The introduction of biosimilars in the treatment of age-related macular degeneration (AMD) is raising concerns among physicians about cost-driven mandates and the autonomy to choose the best therapies for their patients, according to Paul Hahn, MD, PhD, FASRS, a retina specialist at NJ Retina.
Retina specialists have been cautious about adopting ranibizumab biosimilars, not due to efficacy concerns but because of cost-driven mandates like step therapy, raising fears that biosimilars will be forced upon them rather than remaining a choice. However, with growing experience, the field is adjusting.
According to Paul Hahn, MD, PhD, FASRS, a retina specialist and vitreoretinal surgeon at NJ Retina and a board member of the American Society of Retina Specialists, the upcoming aflibercept biosimilars may face a smoother integration, especially as insurance and cost considerations push patients away from branded Eylea.
While real-world data confirms biosimilars' safety and effectiveness, the main concern is whether specialists will retain autonomy in treating age-related macular degeneration (AMD) and other retinal diseases. As more anti-vascular endothelial growth factor (VEGF) biosimilars enter the market, ongoing clinical experience will be key to building physician confidence.
Transcript
Based on your experience, how do retinal specialists perceive the ranibizumab biosimilars currently available on the market, and how appropriate do they consider them for treating patients with wet AMD?
People, and doctors in particular, are often very resistant or wary of change. When there's a new option on the market, if it doesn't fit their profile of what they're looking for, such as a new mechanism of action or a specific advantage, doctors may be a little bit wary of what that means, such as the case with biosimilars.
I think when biosimilars first became part of a consideration in the retinal armamentarium, there was a lot of hesitation around these. I think that exists because biosimilars are now here, not because of efficacy. They don't work better than our reference products, but it's a cost consideration, and many of us as doctors are used to not thinking about what costs less for the patient, but rather we're used to thinking about what works best for our patient.
It's a different mindset along the same lines. I think there's concern from a physician standpoint about how these biosimilars will be forced upon us as physicians. Right now, we like to treat our patients according to what medicine we think is best for them, but more and more there are insurance mandates that require us to use what is often the cheaper medicine First, what we call step therapy, or what some people have referred to as a fail-first approach, allows us to only use other therapies if they fail the less expensive drugs first.
With that history of step therapy mandates, I think there's a lot of hesitation to incorporating step therapy and biosimilars because of this concern that it's going to be something that's forced upon us.
What are your thoughts on the upcoming entry of multiple aflibercept biosimilars into the US market, and how do you think they will impact access to care for patients with AMD ?
The entry of ranibizumab biosimilars has accustomed many retina specialists to the fact that biosimilars are now here, and aflibercept biosimilars may have an easier time at being incorporated. Certainly, many patients are on the aflibercept reference product, Eylea, and as patients need to be transitioned away from Eylea, either because of cost considerations, insurance mandates, or for whatever other reason, I think those aflibercept biosimilars are going to be one of the options again. I think for biosimilars in general, there's always going to be a cost consideration and a concern for retina specialists that cost is going to trump efficacy in treating patient disease, but I think what we'll all agree is that it's great that we have options for our patients. If biosimilars provide additional options for our patients, that's fantastic.
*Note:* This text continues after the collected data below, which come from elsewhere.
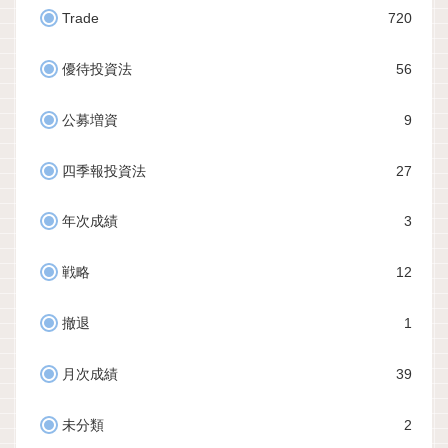
Trade
720
優待投資法
56
公募増資
9
四季報投資法
27
年次成績
3
戦略
12
撤退
1
月次成績
39
未分類
2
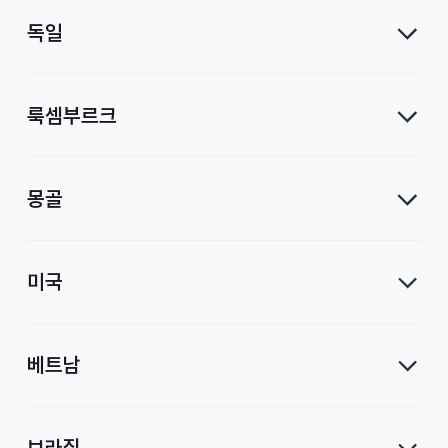
독일
룩셈부르크
몽골
미국
베트남
브라질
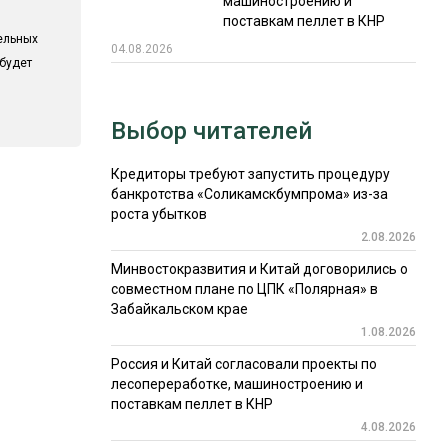
машиностроению и
поставкам пеллет в КНР
ельных
04.08.2026
 будет
Выбор читателей
Кредиторы требуют запустить процедуру
банкротства «Соликамскбумпрома» из-за
роста убытков
2.08.2026
Минвостокразвития и Китай договорились о
совместном плане по ЦПК «Полярная» в
Забайкальском крае
1.08.2026
Россия и Китай согласовали проекты по
лесопереработке, машиностроению и
поставкам пеллет в КНР
4.08.2026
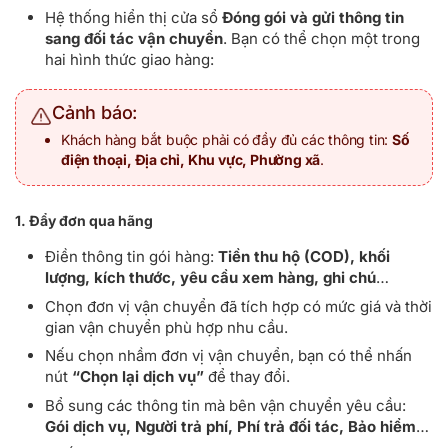
Hệ thống hiển thị cửa sổ
Đóng gói và gửi thông tin
sang đối tác vận chuyển
. Bạn có thể chọn một trong
hai hình thức giao hàng:
Cảnh báo:
Khách hàng bắt buộc phải có đầy đủ các thông tin:
Số
điện thoại, Địa chỉ, Khu vực, Phường xã
.
1. Đẩy đơn qua hãng
Điền thông tin gói hàng:
Tiền thu hộ (COD), khối
lượng, kích thước, yêu cầu xem hàng, ghi chú
…
Chọn đơn vị vận chuyển đã tích hợp có mức giá và thời
gian vận chuyển phù hợp nhu cầu.
Nếu chọn nhầm đơn vị vận chuyển, bạn có thể nhấn
nút
“Chọn lại dịch vụ”
để thay đổi.
Bổ sung các thông tin mà bên vận chuyển yêu cầu:
Gói dịch vụ, Người trả phí, Phí trả đối tác, Bảo hiểm
…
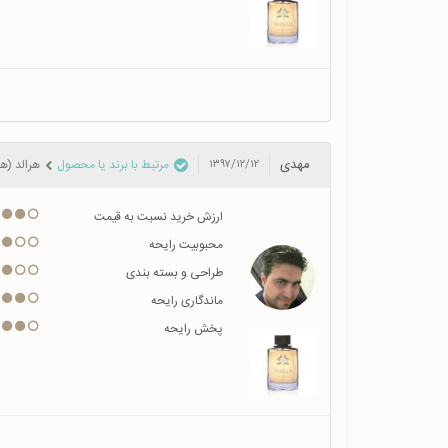
مهدی
مرتبط با برند یا محصول
هرالد (هر
۱۳۹۷/۱۲/۱۲
ارزش خرید نسبت به قیمت
محبوبیت رایحه
طراحی و بسته بندی
ماندگاری رایحه
پخش رایحه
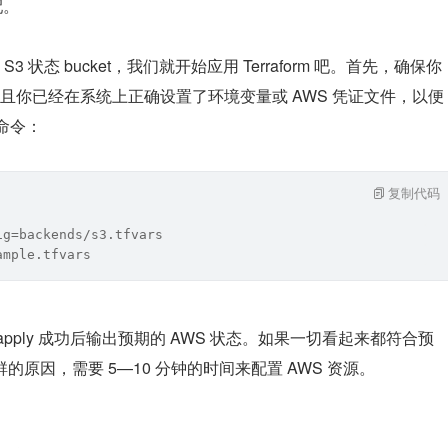
配。
状态 bucket，我们就开始应用 Terraform 吧。首先，确保你
用户并且你已经在系统上正确设置了环境变量或 AWS 凭证文件，以便
下命令：
复制代码
ig=backends/s3.tfvars
ample.tfvars
在 apply 成功后输出预期的 AWS 状态。如果一切看起来都符合预
群的原因，需要 5—10 分钟的时间来配置 AWS 资源。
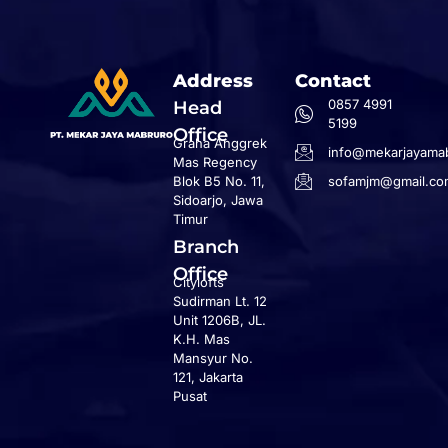
Address
Contact
0857 4991
Head
5199
Office
Graha Anggrek
info@mekarjayamab
Mas Regency
Blok B5 No. 11,
sofamjm@gmail.co
Sidoarjo, Jawa
Timur
Branch
Office
Citylofts
Sudirman Lt. 12
Unit 1206B, JL.
K.H. Mas
Mansyur No.
121, Jakarta
Pusat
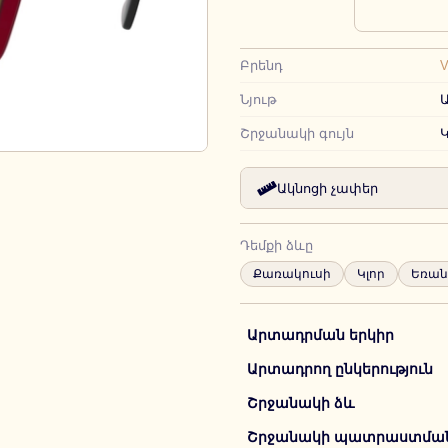
Բրենդ
Նյութ
Շրջանակի գույն
Ակնոցի չափեր
Դեմքի ձևը
Քառակուսի
Կլոր
Եռան
Արտադրման երկիր
Արտադրող ընկերություն
Շրջանակի ձև
Շրջանակի պատրաստման 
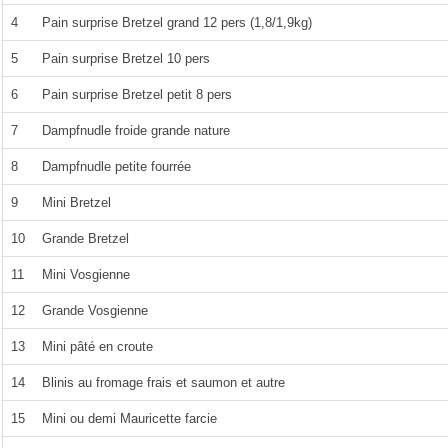
4
Pain surprise Bretzel grand 12 pers (1,8/1,9kg)
5
Pain surprise Bretzel 10 pers
6
Pain surprise Bretzel petit 8 pers
7
Dampfnudle froide grande nature
8
Dampfnudle petite fourrée
9
Mini Bretzel
10
Grande Bretzel
11
Mini Vosgienne
12
Grande Vosgienne
13
Mini pâté en croute
14
Blinis au fromage frais et saumon et autre
15
Mini ou demi Mauricette farcie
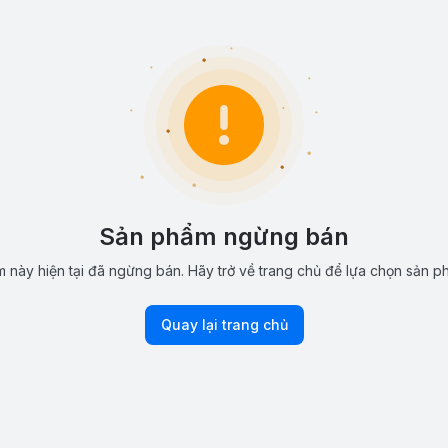
Sản phẩm ngừng bán
 này hiện tại đã ngừng bán. Hãy trở về trang chủ để lựa chọn sản p
Quay lại trang chủ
Right now, in the beginning of 2025, we are seeing a lot of different events come into play, which is limiting access from retina specialists to therapies that they need. Along those same lines, having different options available, including biosimilars, is very important. As with ranibizumab biosimilars, I think, the importance is how these biosimilars, including the aflibercept biosimilars, are pushed onto the retina specialists, whether it's something that the retina specialists maintain choice in administering or it's something that they are mandated to start first before trying a drug that the retina specialist may think is better for that patient in front of them.
What kind of evidence do you think is needed to make retinal specialists feel comfortable enough to regularly prescribe anti-VEGF biosimilars to their patients with AMD and other retinal diseases?
The burden of approval for biosimilars is different than the reference product. The clinical trial pathway is slightly different. Utilization of these biosimilars and real-world experience identifying that these biosimilars are effective and safe is going to be important, and we've seen that.
With the biosimilars on the market, we have seen that they are effective and that they are safe. In a recent database study that I've recently performed, we saw that in 2023, biosimilars in this database accounted for about 3% of utilization. And in 2024, it increased to about 10% of utilization.
Whether retina specialists are becoming more comfortable using them or they're being forced to use them more often is unclear from that study. But certainly, there's increased utilization of biosimilars. With that, as we hopefully learn that they are indeed safe and effective, I think retina specialists will feel more comfortable.